Homemade berry sauce goes to be your new jam, literally! Haha. All you wish could be a liquidiser or hand immersion liquidiser to puree the strawberries, blueberries, and raspberries. to feature additional texture, I add whole berries and shredded strawberries to make a richer sweet.
With simply a bit little bit of time to simmer, the sauce is vivacious and pourable with simply the correct quantity of sweetness. If the berries ar terribly sweet, you'll cut back the number of honey, or add stevia to cut back the calories even additional.
The combination of macromolecule, probiotics, and fiber can leave you feeling glad and energized, simply what you wish to require on the day.
I love topping my pancakes with contemporary fruit! the nice and cozy, sweet berries ar the right compliment to the healthy oat pancakes. Your family can love them and not even notice the missing flour, and that they are becoming additional wholesome nourishment at the start of the day!
Ingredients
Oat Pancakes-
2 cups rolled oats, divided
4 teaspoons ground flaxseed meal
4 teaspoons oat bran, (optional)
1/2 teaspoon cinnamon, ground
1/4 teaspoon kosher salt
1 teaspoon baking powder
1 1/2 cups plain greek yogurt
1/2 cup milk
4 large eggs
1/4 cup honey, or maple syrup
2 teaspoons pure vanilla extract
cooking spray, (for greasing pan)
Berry Compote Sauce-
1 cup blueberries
1 cup raspberries
1 1/2 cups strawberries, sliced
2 tablespoons honey, or maple syrup
Instructions
Berry Compote Sauce-
In a blender, puree a ½ cup of blueberries, ½ cup raspberries, and 1 cup sliced strawberries.
Strain through a fine mesh strainer to remove seeds, and transfer puree to a medium-sized saucepan.
Add 2 tablespoons of honey to the puree.
Turn heat to medium, and bring puree to a boil, stir, then reduce to low heat and cook for 5 minutes, stirring occasionally.
Add the remainder of the blueberries, raspberries and sliced strawberries to the cooked puree.
Stir to combine and cook over low heat for 5 minutes.
Turn off heat, reserve and keep at room temperature.
Oat Pancakes-
In a blender or food processor, pulse 1 1/2 cup oats until finely ground, about 1 minute.
Add the flaxseed meal, oat bran, cinnamon, salt and baking powder to the blender.
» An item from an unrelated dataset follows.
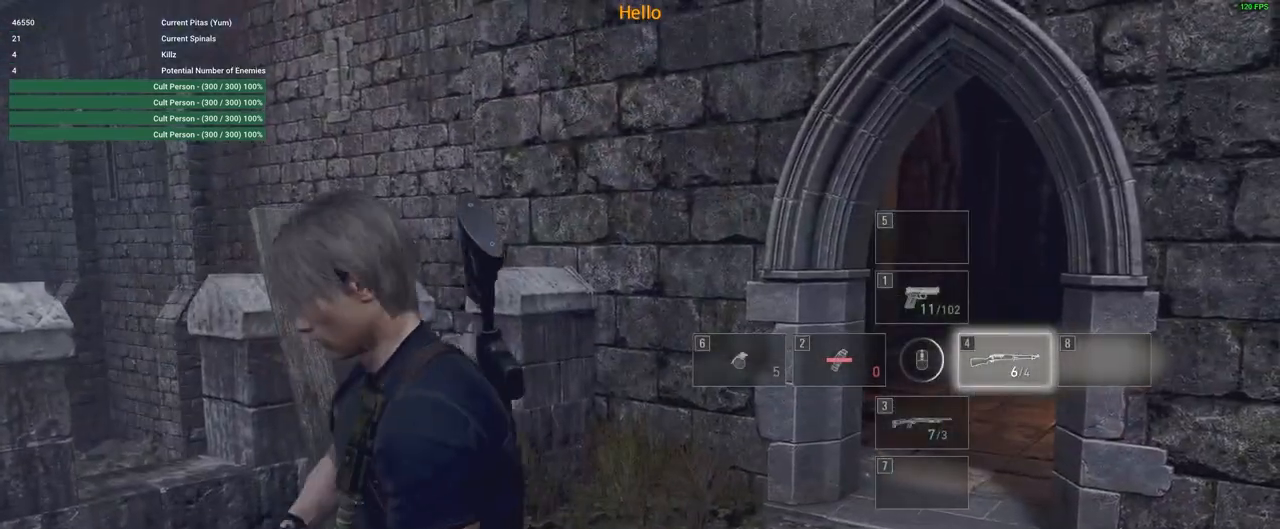
{"keys": [], "mouse": [], "events": [[67, "r", "up"], [200, "r", "down"], [350, "r", "up"]]}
Blend to combine the dry ingredients for about 30 seconds.
In a large bowl, whisk together the yogurt, milk, eggs, honey and vanilla extract until combined.
Whisk in the dry oat mixture, plus 1/2 cup whole rolled oats until combined, and smooth.
Allow batter to sit five minutes, and then stir before cooking each pancake.
Set a large nonstick pan over medium heat for 1 minute, then lightly coat the pan with nonstick cooking spray.
Working in batches, add ¼ cup of pancake batter to the pan for each pancake.
Cook until golden brown, 2-3 minutes on one side, and 1-2 minutes on the other side. Spray the pan with cooking spray in between each batch if needed.